R v Ngabu (Confirmation Case 196 of 1999) [1998] MWHC 1 (31 December 1998)







From the Second Grade Magistrate Sitting at Nchalo, Criminal Case No. 22 of 1997.


Manyungwa, Assistant Chief State Advocate

Defendant, absent, unrepresented

Kachimanga, official court interpreter


The judge who reviewed this case set it down to consider the sentence. The Nchalo second grade magistrate court sentenced the defendant, Dallas Festino Ngabu, to three years imprisonment with hard labour for theft. The reviewing judge thought that the sentence ought to have been enhanced because of the number of mags that were stolen and the value of the cotton that was stolen. The reviewing judge thought that the sentence should have been enhanced to four years imprisonment with hard labour. On the facts of this case the sentence should infact have been reduced.

The facts in this case are not complicated and in so far as they help to decide the sentence are as follows. The Agricultural Development and Marketing Corporation (ADMARC), hires motor vehicles to transport produce. The defendant was a driver to one of the motor vehicles that the corporation hired to carry cotton produce. The defendant loaded 70 bags of cotton to take to a ginnery. There is evidence that he offloaded half the load to another transport. He arrived with only half the load at the ginnery. He was convicted after full trial.

The lower court took a very serious viewing of the offence particulary because it thought there was breach of trust. That is not understandable on the charge which was simply theft. This court has always considered breach of trust in cases where the defendant have been convicted of theft by servant. Only however in those cases where trust is reposed in the office in which the defendant is involved is got has proceeded the fact that breach of trust will not be a serious consideration for servants who steal that are not like for example the bankers, accountants etc in whom much well trust is expected. Obviously, this decree of trust is and should not be expected of instant reason dishonestly like the present where the defendant is only charged of simple theft.

It still remains to consider whether the sentence here was manifestly inadequate to warrant interference. As I have said the sentence ought the fact to have been reduced. It is manifestly excessive. The value of cotton stolen is put at K27,000. In this court we have dealt with thefts involving much of than was involved in this case. Even there our efforts have been moderated by maximum sentence which is five years imprisonment with hard labour. I do not think that four years or three years is an appropriate sentence for theft of cotton only worth K27,000. In any case the defendant here is committing an offence for the first time. He is young. A short and sharp sentence is appropriate. I would have thought that one year imprisonment with hard labour is appropriate in this case.

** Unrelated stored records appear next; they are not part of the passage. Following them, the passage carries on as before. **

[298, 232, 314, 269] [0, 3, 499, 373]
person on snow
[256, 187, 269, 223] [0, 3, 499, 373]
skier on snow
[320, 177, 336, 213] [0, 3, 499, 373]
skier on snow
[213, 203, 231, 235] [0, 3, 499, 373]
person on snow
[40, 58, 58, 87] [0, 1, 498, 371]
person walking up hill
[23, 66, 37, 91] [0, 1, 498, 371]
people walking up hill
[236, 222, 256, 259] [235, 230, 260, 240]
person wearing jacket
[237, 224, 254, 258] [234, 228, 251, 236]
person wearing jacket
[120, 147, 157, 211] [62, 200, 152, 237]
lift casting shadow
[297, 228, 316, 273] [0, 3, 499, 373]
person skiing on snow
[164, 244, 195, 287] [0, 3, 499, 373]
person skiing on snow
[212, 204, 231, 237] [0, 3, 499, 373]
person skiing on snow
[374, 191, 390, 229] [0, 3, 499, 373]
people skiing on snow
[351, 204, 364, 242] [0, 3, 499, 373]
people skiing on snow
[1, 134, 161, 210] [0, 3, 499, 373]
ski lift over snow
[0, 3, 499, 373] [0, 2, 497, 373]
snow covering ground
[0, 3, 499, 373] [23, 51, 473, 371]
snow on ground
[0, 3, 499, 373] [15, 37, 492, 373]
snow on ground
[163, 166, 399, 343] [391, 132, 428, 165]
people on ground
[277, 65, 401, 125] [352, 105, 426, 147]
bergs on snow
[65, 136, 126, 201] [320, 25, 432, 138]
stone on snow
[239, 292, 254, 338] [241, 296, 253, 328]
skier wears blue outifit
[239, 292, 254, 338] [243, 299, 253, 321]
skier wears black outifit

Unfortunately, the Registrar did not set this case on time. The second grade magistrate sentenced the defendant on the 26th March, 1998. under section 15(4) of the Criminal Procedure and Evidence Code. This case should have been set down at the lattest on 26th March, 1999. In any case the Registrar should have considered the possibility of early date in the sentence under section 107 of the Prison Act.

If he had, this case should have been set down before 3oth November, 2000. The defendant has already saved the sentence in this case. I therefore make no order.